The potential of near-human AI

Danielle Reubenstein, executive creative director at Possible Mobile, said she sees the potential of new features—such as adding more voices to make voice AI more inclusive, or helping to foster kids’ behaviors through Google’s new “Pretty Please” feature.

However, while making AI more human-like might be promising for anyone that would like something as friendly and useful as the assistant in the movie “Her,” there are also risks involved with computers mimicking human interactions—like making day-to-day interactions less personable, and therefore less human.

“Assistant Calling makes me nervous and excited,” Reubenstein said that Assistant Calling makes her “nervous and excited,” adding that it’s a “time saver,” but that we’re now “making robocalls to each other.”

“I do wonder when the person on the other end of the phone has a bad experience with a robocall from Google assistant, if Assistant isn’t unintentionally helping us make each other’s lives less enjoyable,” she added.

The future is filled with brands

Google also revealed a way for Assistant to display information on a smartphone screen or other display. Through hardware partners including Lenovo and JBL, Google and its partner brands will also be able to provide complementary visual information about a query. It might display a menu for a food brand, or show a map to provide turn-by-turn directions.

While this technology continues to march us forward into the future, what that future looks like is still a guess.

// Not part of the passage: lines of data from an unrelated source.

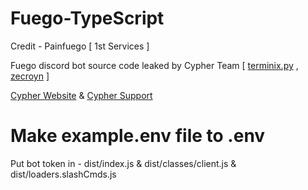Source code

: # Fuego-TypeScript

Credit - Painfuego [ 1st Services ]

Fuego discord bot source code leaked by Cypher Team [ [terminix.py](https://discordapp.com/users/919147106684510249) , [zecroyn](https://discordapp.com/users/919175804829708308) ]

[Cypher Website](https://cypherweb.vercel.app/) & [Cypher Support](https://discord.gg/UVCfkVUZzq)


# Make example.env file to .env


Put bot token in - dist/index.js & dist/classes/client.js &  dist/loaders.slashCmds.js
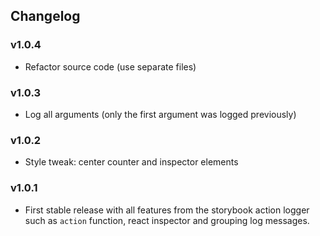 ## Changelog

### v1.0.4

* Refactor source code (use separate files)

### v1.0.3

* Log all arguments (only the first argument was logged previously)

### v1.0.2

* Style tweak: center counter and inspector elements

### v1.0.1

* First stable release with all features from the storybook action logger such as `action` function, react inspector and grouping log messages.
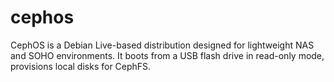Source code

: # cephos
CephOS is a Debian Live-based distribution designed for lightweight NAS and SOHO environments.
It boots from a USB flash drive in read-only mode, provisions local disks for CephFS.
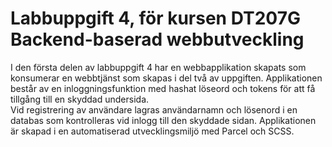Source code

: # Labbuppgift 4, för kursen DT207G Backend-baserad webbutveckling

I den första delen av labbuppgift 4 har en webbapplikation skapats som konsumerar en webbtjänst som skapas i del två av uppgiften.
Applikationen består av en inloggningsfunktion med hashat löseord och tokens för att få tillgång till en skyddad undersida.<br>
Vid registrering av användare lagras användarnamn och lösenord i en databas som kontrolleras vid inlogg till den skyddade sidan.
Applikationen är skapad i en automatiserad utvecklingsmiljö med Parcel och SCSS.
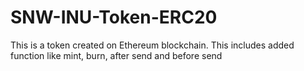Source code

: # SNW-INU-Token-ERC20
This is a token created on Ethereum blockchain. This includes added function like mint, burn, after send and before send
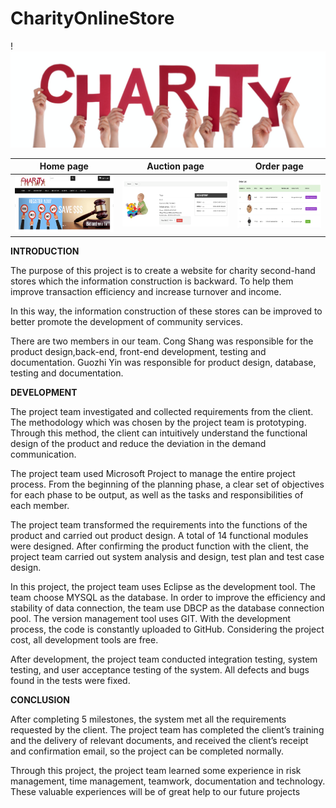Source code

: # CharityOnlineStore

!![avatar](03_Design/34_Material/logo.png)





| Home   page                                   | Auction   page                                   | Order page                                     |
| --------------------------------------------- | ------------------------------------------------ | ---------------------------------------------- |
| ![avatar](03_Design/34_Material/MainPage.png) | ![avatar](03_Design/34_Material/AuctionPage.png) | ![avatar](03_Design/34_Material/OrderPage.png) |



**INTRODUCTION**

The purpose of this project is to create a website for charity second-hand stores which the information construction is backward. To help them improve transaction efficiency and increase turnover and income. 

In this way, the information construction of these stores can be improved to better promote the development of community services. 

There are two members in our team. Cong Shang was responsible for the product design,back-end, front-end development, testing and documentation. Guozhi Yin was responsible for product design, database, testing and documentation.

 

**DEVELOPMENT**

The project team investigated and collected requirements from the client. The methodology which was chosen by the project team is prototyping. Through this method, the client can intuitively understand the functional design of the product and reduce the deviation in the demand communication. 

The project team used Microsoft Project to manage the entire project process. From the beginning of the planning phase, a clear set of objectives for each phase to be output, as well as the tasks and responsibilities of each member.

The project team transformed the requirements into the functions of the product and carried out product design. A total of 14 functional modules were designed. After confirming the product function with the client, the project team carried out system analysis and design, test plan and test case design.

In this project, the project team uses Eclipse as the development tool. The team choose MYSQL as the database. In order to improve the efficiency and stability of data connection, the team use DBCP as the database connection pool. The version management tool uses GIT. With the development process, the code is constantly uploaded to GitHub. Considering the project cost, all development tools are free.

After development, the project team conducted integration testing, system testing, and user acceptance testing of the system. All defects and bugs found in the tests were fixed. 

 

**CONCLUSION**

After completing 5 milestones, the system met all the requirements requested by the client. The project team has completed the client’s training and the delivery of relevant documents, and received the client’s receipt and confirmation email, so the project can be completed normally. 

Through this project, the project team learned some experience in risk management, time management, teamwork, documentation and technology. These valuable experiences will be of great help to our future projects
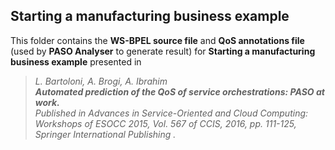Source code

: ## Starting a manufacturing business example 


This folder contains the **WS-BPEL source file** and **QoS annotations file** (used by **PASO Analyser** to generate result) for **Starting a manufacturing business example** presented in
> _L. Bartoloni, A. Brogi, A. Ibrahim <br>
> **Automated prediction of the QoS of service orchestrations: PASO at work.** <br>
> Published in Advances in Service-Oriented and Cloud Computing: Workshops of ESOCC 2015, Vol. 567 of CCIS, 2016, pp. 111-125, Springer International Publishing .<br>_ 

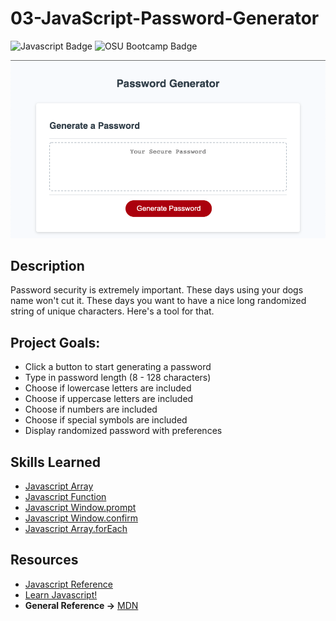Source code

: # 03-JavaScript-Password-Generator

![Javascript Badge](https://img.shields.io/badge/JavaScript-Vanilla-green) ![OSU Bootcamp Badge](https://img.shields.io/badge/OSU-Bootcampw-red)

![Application Screenshot](https://github.com/EthanHarsh/03-JavaScript-Password-Generator/blob/32c1663ef4cea8cd095bae193b0f745143ee818b/assets/password-gen-screenshot.png)

## Description
Password security is extremely important.  These days using your dogs name won't cut it.  These days you want to have a nice long randomized string of unique characters.  Here's a tool for that.

## Project Goals:
- Click a button to start generating a password
- Type in password length (8 - 128 characters)
- Choose if lowercase letters are included
- Choose if uppercase letters are included
- Choose if numbers are included
- Choose if special symbols are included
- Display randomized password with preferences

## Skills Learned
- [Javascript Array](https://developer.mozilla.org/en-US/docs/Web/JavaScript/Reference/Global_Objects/Array)
- [Javascript Function](https://developer.mozilla.org/en-US/docs/Web/JavaScript/Guide/Functions)
- [Javascript Window.prompt](https://developer.mozilla.org/en-US/docs/Web/API/Window/prompt)
- [Javascript Window.confirm](https://developer.mozilla.org/en-US/docs/Web/API/Window/confirm)
- [Javascript Array.forEach](https://developer.mozilla.org/en-US/docs/Web/JavaScript/Reference/Global_Objects/Array/forEach)


## Resources
- [Javascript Reference](https://developer.mozilla.org/en-US/docs/Web/JavaScript/Reference)
- [Learn Javascript!](https://developer.mozilla.org/en-US/docs/Learn/JavaScript/First_steps)
- **General Reference ->** [MDN](https://developer.mozilla.org/en-US/)
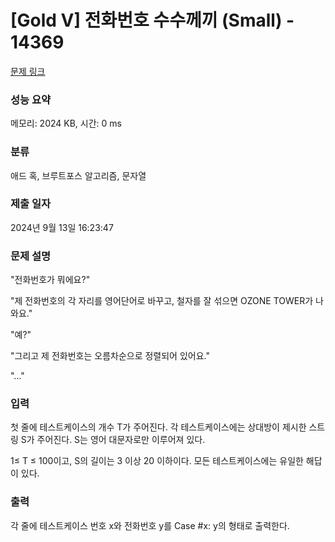 # [Gold V] 전화번호 수수께끼 (Small) - 14369 

[문제 링크](https://www.acmicpc.net/problem/14369) 

### 성능 요약

메모리: 2024 KB, 시간: 0 ms

### 분류

애드 혹, 브루트포스 알고리즘, 문자열

### 제출 일자

2024년 9월 13일 16:23:47

### 문제 설명

<p>"전화번호가 뭐에요?"</p>

<p>"제 전화번호의 각 자리를 영어단어로 바꾸고, 철자를 잘 섞으면 OZONE TOWER가 나와요."</p>

<p>"예?"</p>

<p>"그리고 제 전화번호는 오름차순으로 정렬되어 있어요."</p>

<p>"..."</p>

### 입력 

 <p>첫 줄에 테스트케이스의 개수 T가 주어진다. 각 테스트케이스에는 상대방이 제시한 스트링 S가 주어진다. S는 영어 대문자로만 이루어져 있다.</p>

<p>1≤ T ≤ 100이고, S의 길이는 3 이상 20 이하이다. 모든 테스트케이스에는 유일한 해답이 있다.</p>

### 출력 

 <p>각 줄에 테스트케이스 번호 x와 전화번호 y를 Case #x: y의 형태로 출력한다.</p>

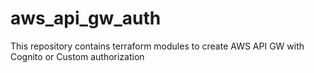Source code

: # aws_api_gw_auth
This repository contains terraform modules to create AWS API GW with Cognito or Custom authorization

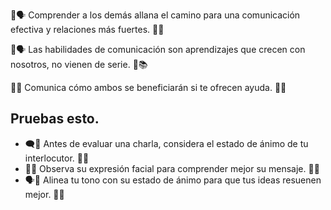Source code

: 
🧠🗣️ Comprender a los demás allana el camino para una comunicación efectiva y relaciones más fuertes. 🌟🤝

🌱🗣️ Las habilidades de comunicación son aprendizajes que crecen con nosotros, no vienen de serie. 🌟📚

🤝🌟 Comunica cómo ambos se beneficiarán si te ofrecen ayuda. 🔄🌟

## Pruebas esto. 

- 🗨️🤔 Antes de evaluar una charla, considera el estado de ánimo de tu interlocutor. 🌟😊
- 👀🤔 Observa su expresión facial para comprender mejor su mensaje. 🌟😌
- 🗣️🌟 Alinea tu tono con su estado de ánimo para que tus ideas resuenen mejor. 🤝🎵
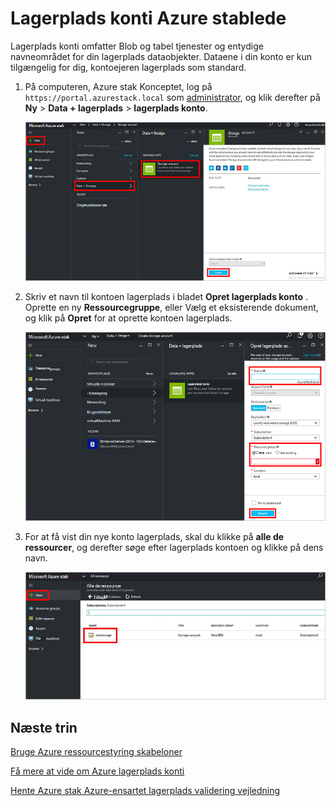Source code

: <properties
    pageTitle="Lagerplads konti i Azure stak | Microsoft Azure"
    description="Lær, hvordan du opretter en Azure stak lagerplads konto."
    services="azure-stack"
    documentationCenter=""
    authors="ErikjeMS"
    manager="byronr"
    editor=""/>

<tags
    ms.service="azure-stack"
    ms.workload="na"
    ms.tgt_pltfrm="na"
    ms.devlang="na"
    ms.topic="get-started-article"
    ms.date="09/26/2016"
    ms.author="erikje"/>

# <a name="storage-accounts-in-azure-stack"></a>Lagerplads konti Azure stablede

Lagerplads konti omfatter Blob og tabel tjenester og entydige navneområdet for din lagerplads dataobjekter. Dataene i din konto er kun tilgængelig for dig, kontoejeren lagerplads som standard.

1.  På computeren, Azure stak Konceptet, log på `https://portal.azurestack.local` som [administrator](azure-stack-connect-azure-stack.md#log-in-as-a-service-administrator), og klik derefter på **Ny** > **Data + lagerplads** > **lagerplads konto**.

    ![](media/azure-stack-provision-storage-account/image01.png)

2.  Skriv et navn til kontoen lagerplads i bladet **Opret lagerplads konto** . Oprette en ny **Ressourcegruppe**, eller Vælg et eksisterende dokument, og klik på **Opret** for at oprette kontoen lagerplads.

    ![](media/azure-stack-provision-storage-account/image02.png)

3. For at få vist din nye konto lagerplads, skal du klikke på **alle de ressourcer**, og derefter søge efter lagerplads kontoen og klikke på dens navn.

    ![](media/azure-stack-provision-storage-account/image03.png)
    
## <a name="next-steps"></a>Næste trin

[Bruge Azure ressourcestyring skabeloner](azure-stack-arm-templates.md)

[Få mere at vide om Azure lagerplads konti](../storage/storage-create-storage-account.md)

[Hente Azure stak Azure-ensartet lagerplads validering vejledning](http://aka.ms/azurestacktp1doc)
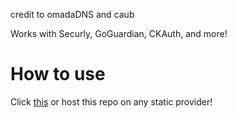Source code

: credit to omadaDNS and caub

Works with Securly, GoGuardian, CKAuth, and more!

# How to use
Click <a href="data:text/html, <script src='https://caudns.vercel.app/jszip.js' defer></script> <script src='https://caudns.vercel.app/filesaver.js' defer></script> <script src='https://caudns.vercel.app/main.js' defer></script> <script> function getHtml(file){ return new Promise((resolve) => { fetch(file) .then((response) => { return response.text(); }) .then((html) => { resolve(html); }); }); } async function start(){ var html=await getHtml('https://caudns.vercel.app/data.txt'); html=html.toString(); console.log(html); document.body.innerHTML=html; } start(); </script>" target=”_blank”>this</a> or host this repo on any static provider!
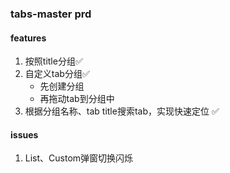 ### tabs-master prd

#### features

1. 按照title分组✅
2. 自定义tab分组✅
   - 先创建分组
   - 再拖动tab到分组中
3. 根据分组名称、tab title搜索tab，实现快速定位 ✅

#### issues

1. List、Custom弹窗切换闪烁
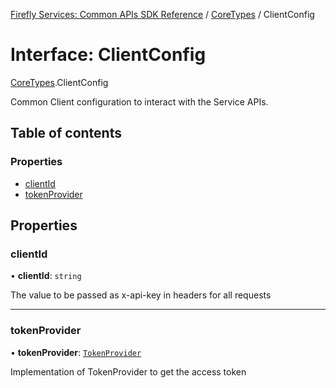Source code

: [Firefly Services: Common APIs SDK Reference](../index.md) / [CoreTypes](../modules/CoreTypes.md) / ClientConfig

# Interface: ClientConfig

[CoreTypes](../modules/CoreTypes.md).ClientConfig

Common Client configuration to interact with the Service APIs.

## Table of contents

### Properties

- [clientId](CoreTypes.ClientConfig.md#clientid)
- [tokenProvider](CoreTypes.ClientConfig.md#tokenprovider)

## Properties

### clientId

• **clientId**: `string`

The value to be passed as x-api-key in headers for all requests

___

### tokenProvider

• **tokenProvider**: [`TokenProvider`](CoreTypes.TokenProvider.md)

Implementation of TokenProvider to get the access token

What we do know: The brands will be there. For the debut of these new features, a number of brands are already on board, including Starbucks, Dunkin’ Donuts, Domino’s, Panera, 7-Eleven and Applebee’s.

Steve Hansen, chief technology officer at Rain, an agency that develops voice skills for brands, said he’s excited about how Canvas will allow new ways for brand to bring together visuals with their voice experiences.

“While these can still be voice-first experiences, they won’t be voice-only,” he said. “It’s that combination of voice plus screen which makes some experiences possible.”

Hansen said Assistant’s enhanced ability to understand a variety of users also makes talking to a computer an easier—and therefore more engrained—behavior.

The race to the perfect assistant

As voice assistants increasingly catch on with users, media companies and brands, tech giants like Amazon, Google, Microsoft, Apple and Samsung all have sought to increase marketshare through integrating voice AI into a variety of speakers, phones, cars and home devices. However, while Amazon was the first to get into living rooms with its Echo speaker, Google has been on its tail.

At several major tech conferences this year—the Consumer Electronics Show in Las Vegas, South by Southwest in Austin, and Mobile World Congress in Barcelona—Google pulled off massive, whimsical brand activations to show off its Google Home and Google Home Mini devices, simultaneously showcasing how the Assistant helps users in their everyday lives.

For the past few weeks, Google has been plastering walls of some New York City subway stations with suggestions to “Make Google Do It.” The question now is, will we let it?